*Prompt*
Copy the page_pool discussion from "The page_pool already" to "struct device API?", changing "workqueue" to "timer".

The idea of taking a refcnt on IOMMU to avoid dev->iommu_group getting
freed, make sense to me.

The question is if API iommu_group_get() and iommu_group_put() is the
correct API to use in this case?

> diff --git a/net/core/page_pool.c b/net/core/page_pool.c
> index f4444b4e39e6..d03a87407ca8 100644
> --- a/net/core/page_pool.c
> +++ b/net/core/page_pool.c
> @@ -21,6 +21,7 @@
>   #include <linux/poison.h>
>   #include <linux/ethtool.h>
>   #include <linux/netdevice.h>
> +#include <linux/iommu.h>
> 

The page_pool already have a system/workqueue that waits for inflight
"packet" pages, and calls struct device API get_device() and put_device().

Why didn't the patch add code together with struct device API?
Like this:

$ git diff
diff --git a/net/core/page_pool.c b/net/core/page_pool.c
index 2abe6e919224..686ff1d31aff 100644
--- a/net/core/page_pool.c
+++ b/net/core/page_pool.c
@@ -265,8 +265,10 @@ static int page_pool_init(struct page_pool *pool,
         /* Driver calling page_pool_create() also call 
page_pool_destroy() */
         refcount_set(&pool->user_cnt, 1);

-       if (pool->dma_map)
+       if (pool->dma_map) {
+               iommu_group_get(pool->p.dev);
                 get_device(pool->p.dev);
+       }

         return 0;
  }
@@ -275,8 +277,10 @@ static void page_pool_uninit(struct page_pool *pool)
  {
         ptr_ring_cleanup(&pool->ring, NULL);

-       if (pool->dma_map)
+       if (pool->dma_map) {
+               iommu_group_put(pool->p.dev->iommu_group);
                 put_device(pool->p.dev);
+       }


--Jesper

>   #include <trace/events/page_pool.h>
>  > @@ -306,6 +307,9 @@ page_pool_create_percpu(const struct
> page_pool_params *params, int cpuid)
>          if (err)
>                  goto err_uninit;
> 
> +       if (pool->dma_map)
> +               iommu_group_get(pool->p.dev);
> +
>          return pool;
> 
>   err_uninit:
> @@ -974,8 +978,11 @@ static int page_pool_release(struct page_pool *pool)
> 
>          page_pool_scrub(pool);
>          inflight = page_pool_inflight(pool, true);
> -       if (!inflight)
> +       if (!inflight) {
>                  __page_pool_destroy(pool);
> +               if (pool->dma_map)
> + iommu_group_put(pool->p.dev->iommu_group);
> +       }
> 
>          return inflight;
>   }
> 
> 
>>>> The page_pool bumps refcnt via get_device() + put_device() on the DMA
>>>> 'struct device', to avoid it going away, but I guess there is also some
>>>> IOMMU code that we need to make sure doesn't go away (until all 
>>>> inflight
>>>> pages are returned) ???

*Supplied material*

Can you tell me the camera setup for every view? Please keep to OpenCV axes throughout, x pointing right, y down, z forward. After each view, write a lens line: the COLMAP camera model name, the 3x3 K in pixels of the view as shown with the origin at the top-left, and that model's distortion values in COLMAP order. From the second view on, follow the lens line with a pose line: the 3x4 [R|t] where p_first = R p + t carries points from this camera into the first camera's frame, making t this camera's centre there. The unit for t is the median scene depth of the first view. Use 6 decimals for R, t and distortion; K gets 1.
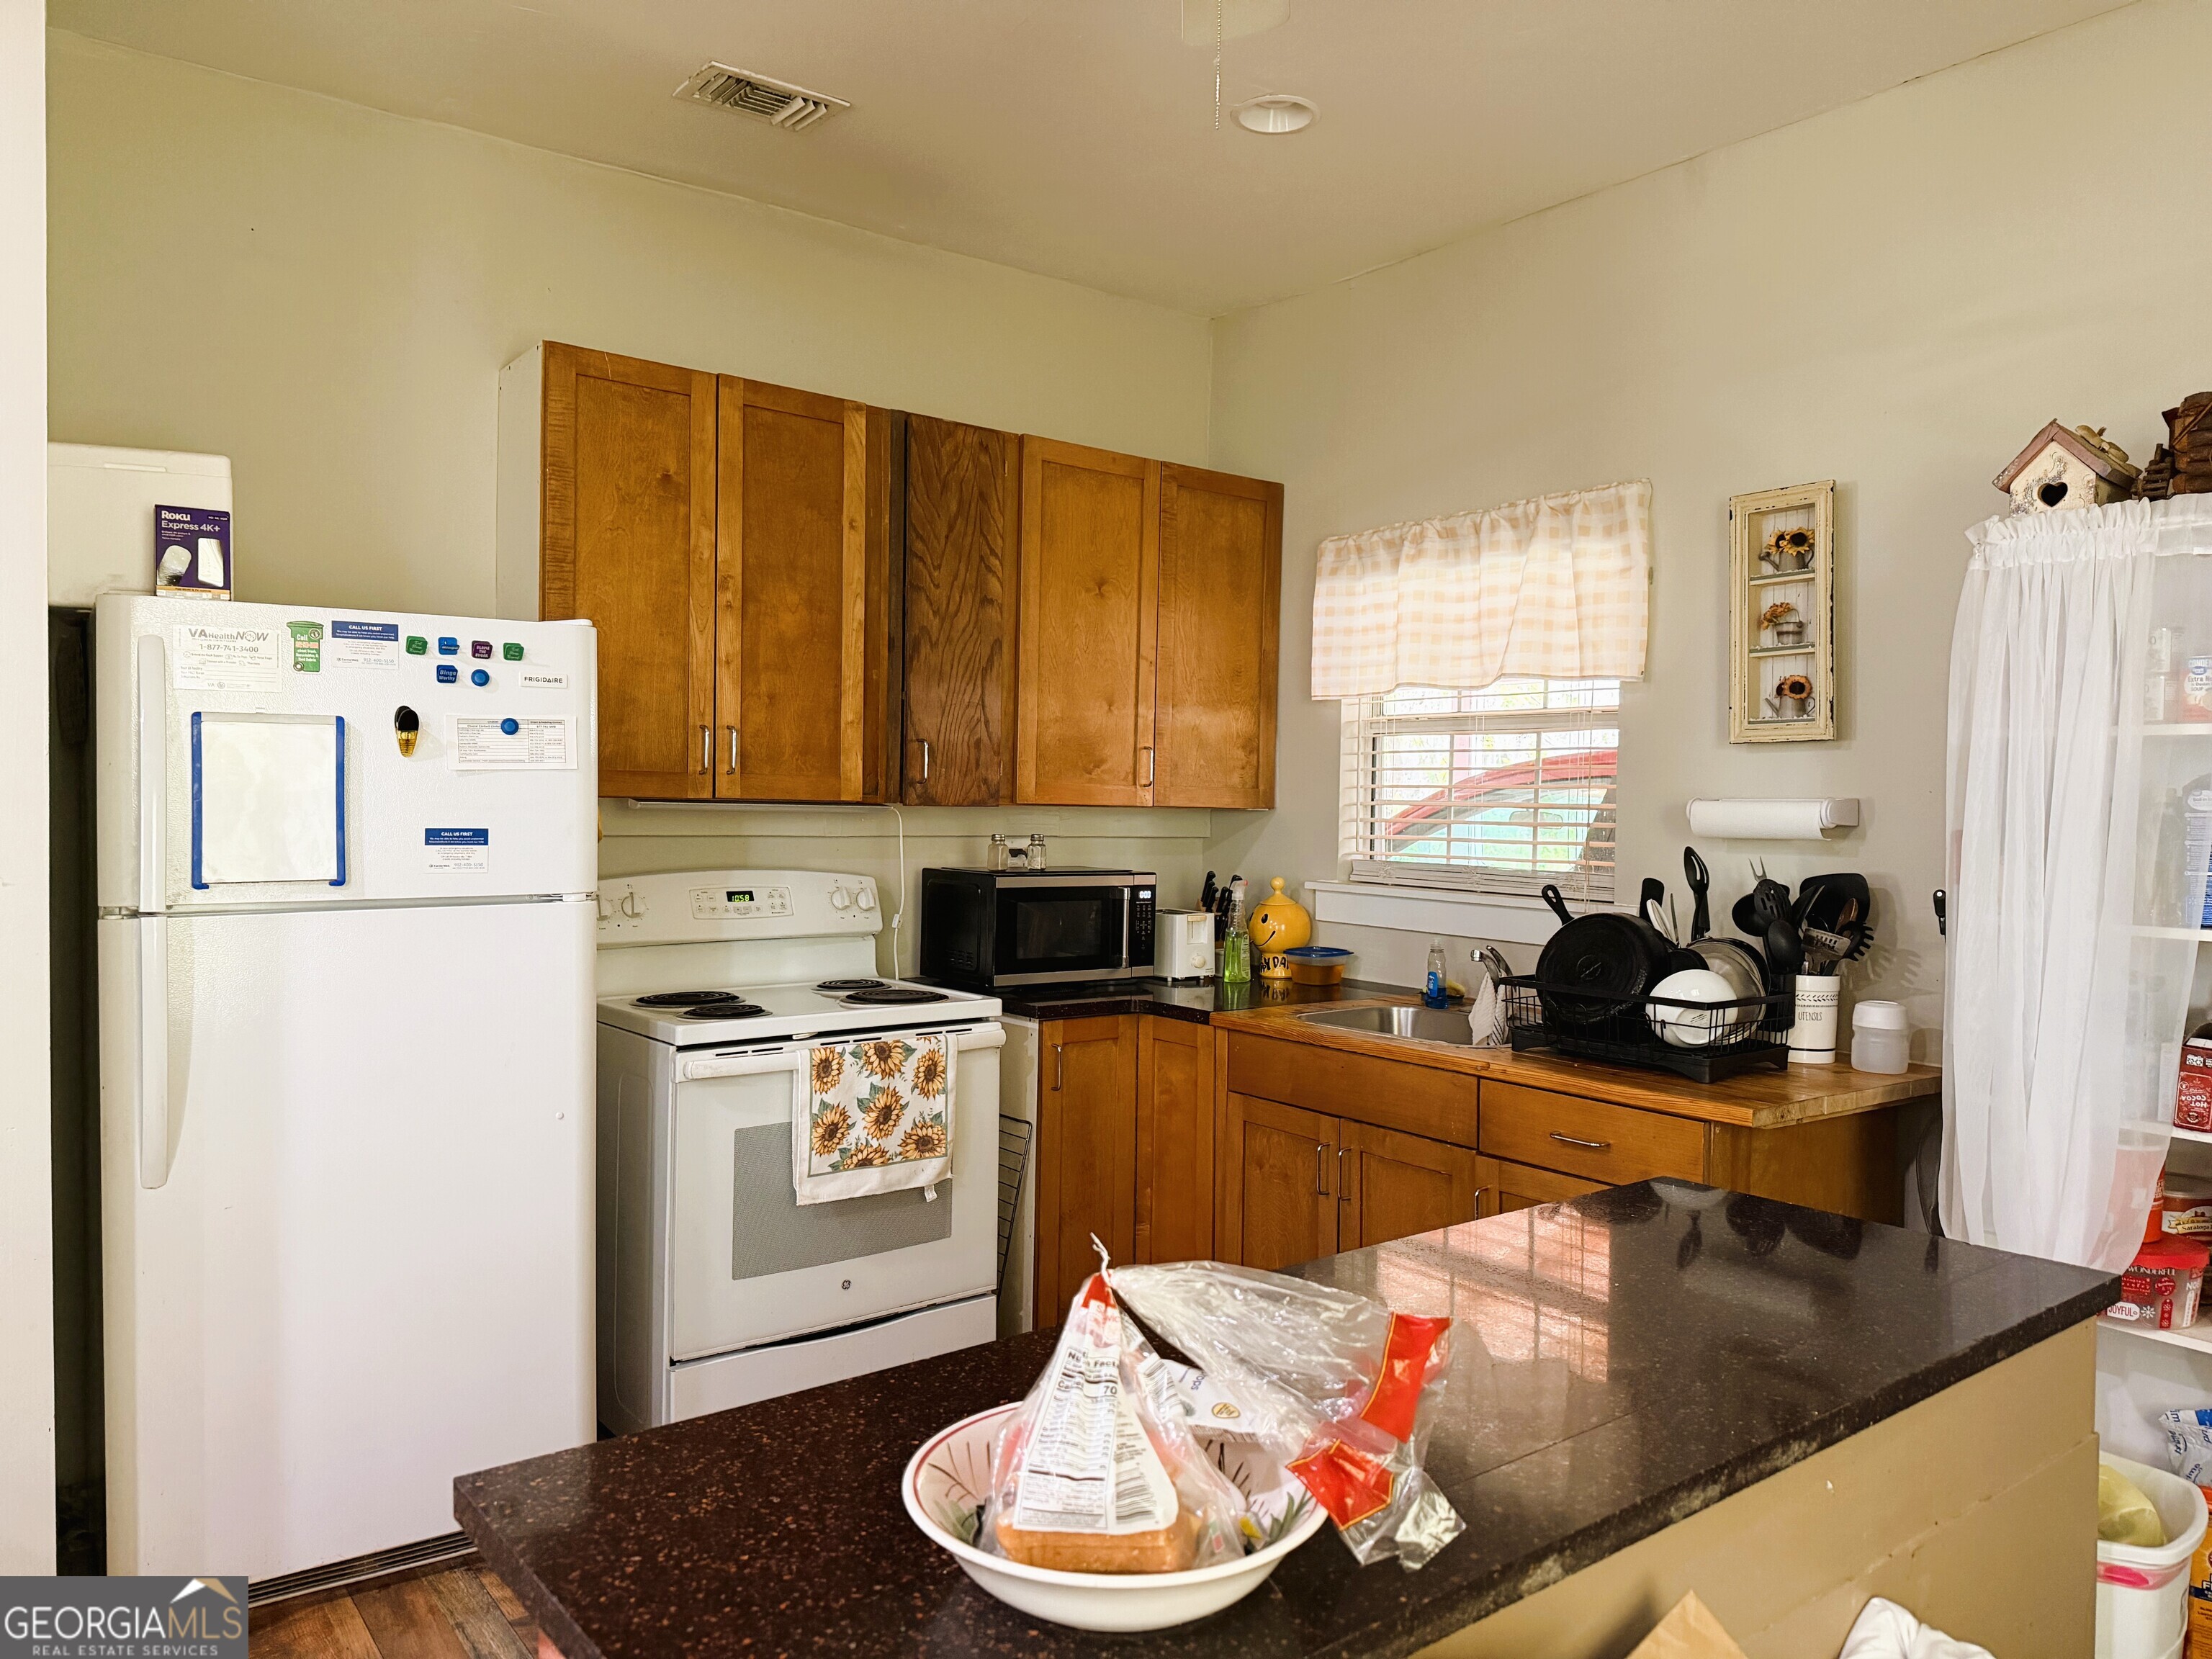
lens RADIAL K [[1522.5, 0, 1106.0], [0, 1522.5, 829.5], [0, 0, 1]] dist [0.131472, -0.243163]
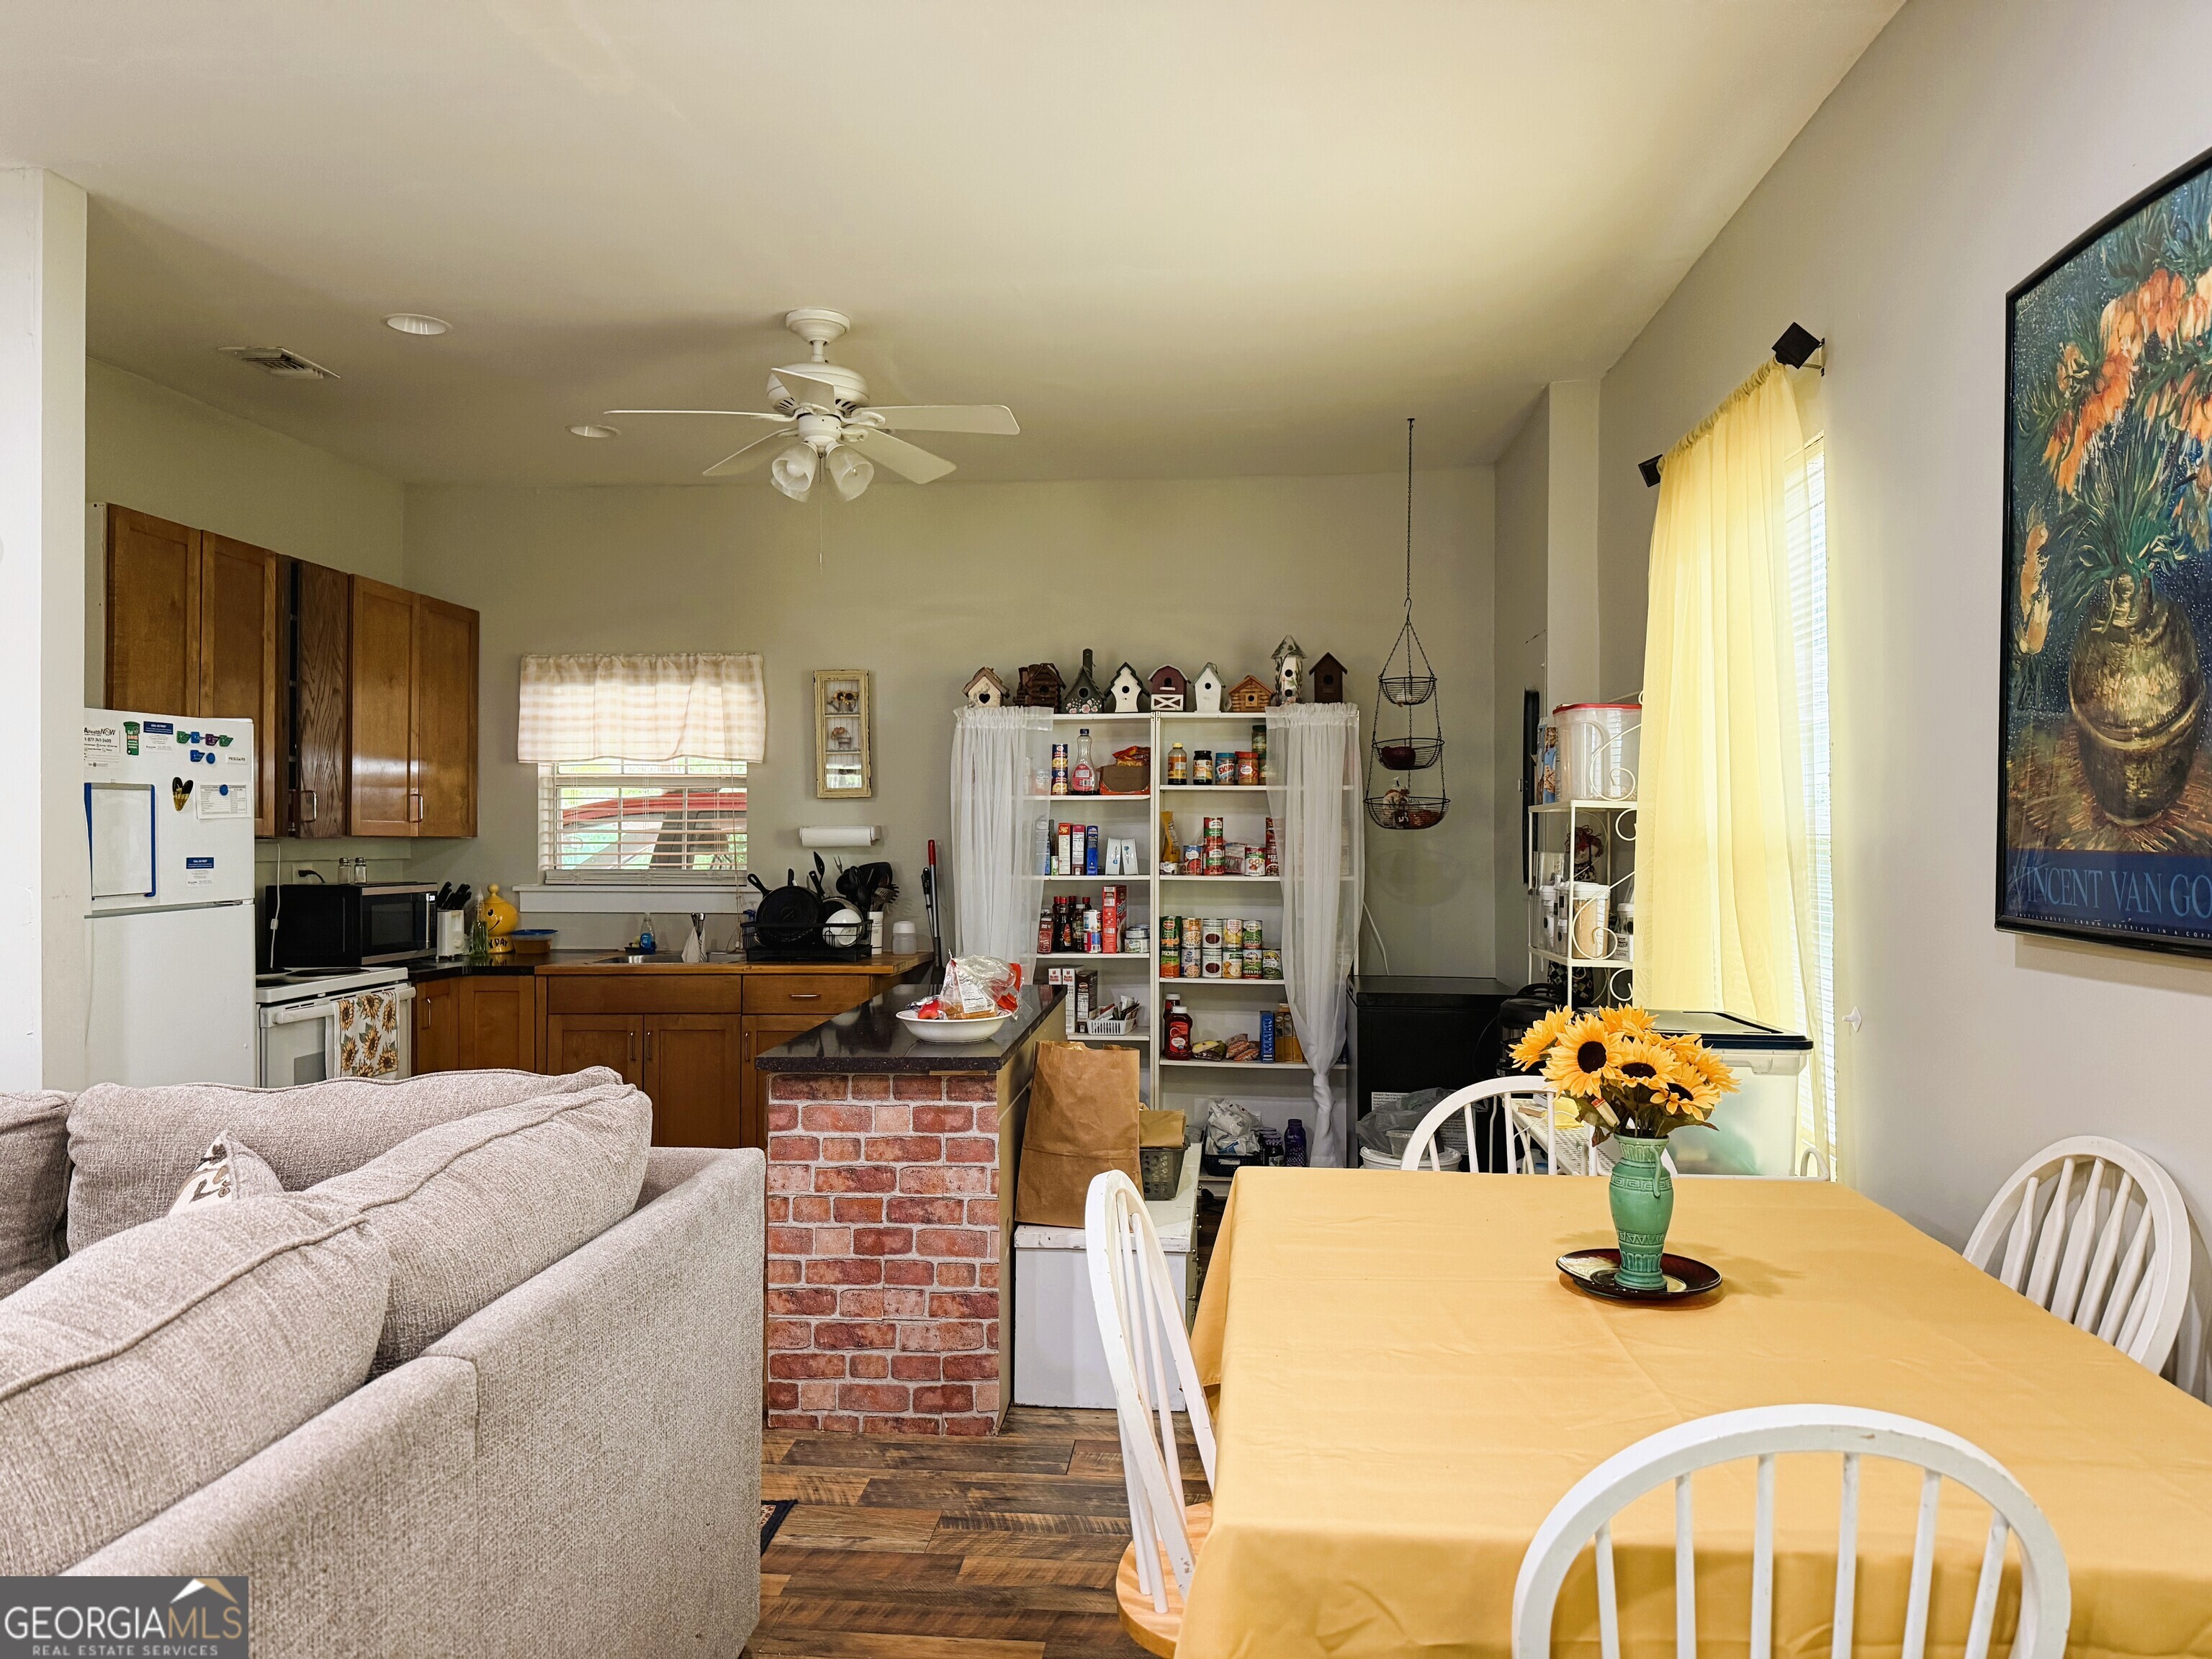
lens RADIAL K [[1522.5, 0, 1106.0], [0, 1522.5, 829.5], [0, 0, 1]] dist [0.131472, -0.243163]
pose [[0.671303, -0.014336, 0.741045, -0.741746], [0.026044, 0.999652, -0.004253, 0.001066], [-0.740726, 0.022155, 0.671442, -0.529264]]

*Solution below*
The page_pool already have a system/timer that waits for inflight
"packet" pages, and calls struct device API get_device() and put_device().

Why didn't the patch add code together with struct device API?